# Task to carry out
Please reproduce exactly the line that carries "pink plush toy [340,364,384,430]" and all remaining lines through the last line of the data, and write nothing else.

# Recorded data
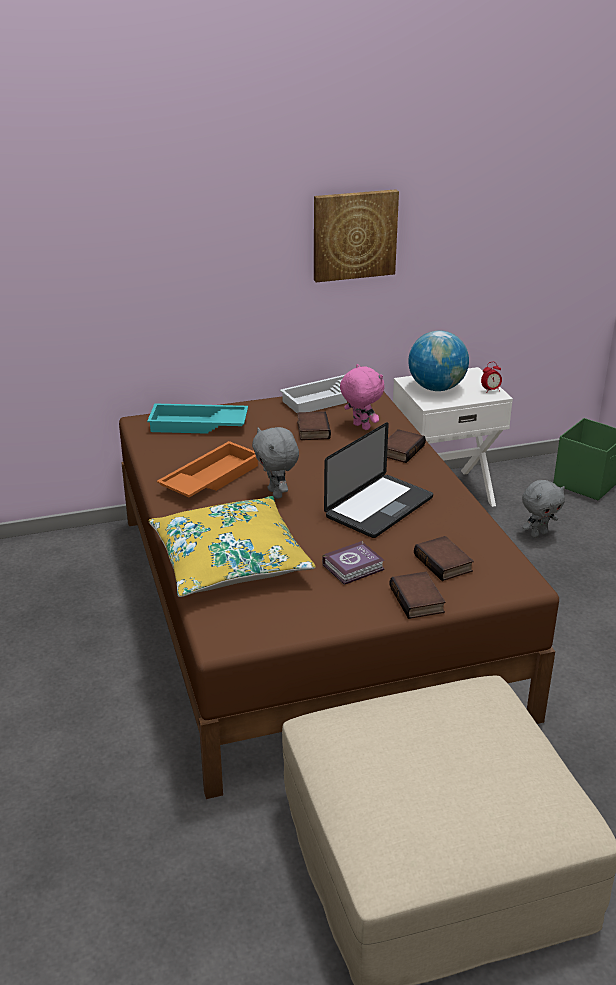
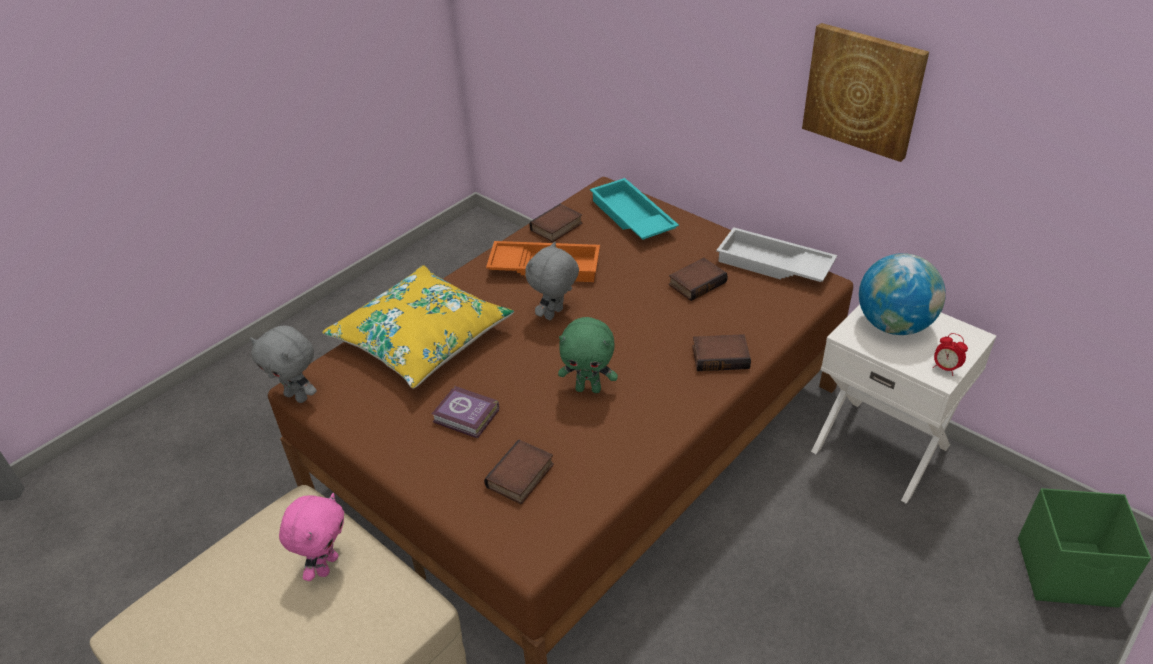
camera: 60 degrees right, 10 degrees up
laptop [324,422,433,538] -> green plush toy [558,317,618,393]
pink plush toy [340,364,384,430] -> pink plush toy moved to [279,493,344,581]
book [389,572,446,619] -> book moved to [530,204,582,242]
grey plush toy [522,480,565,538] -> grey plush toy moved to [250,326,317,403]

# Response
pink plush toy [340,364,384,430] -> pink plush toy moved to [279,493,344,581]
book [389,572,446,619] -> book moved to [530,204,582,242]
grey plush toy [522,480,565,538] -> grey plush toy moved to [250,326,317,403]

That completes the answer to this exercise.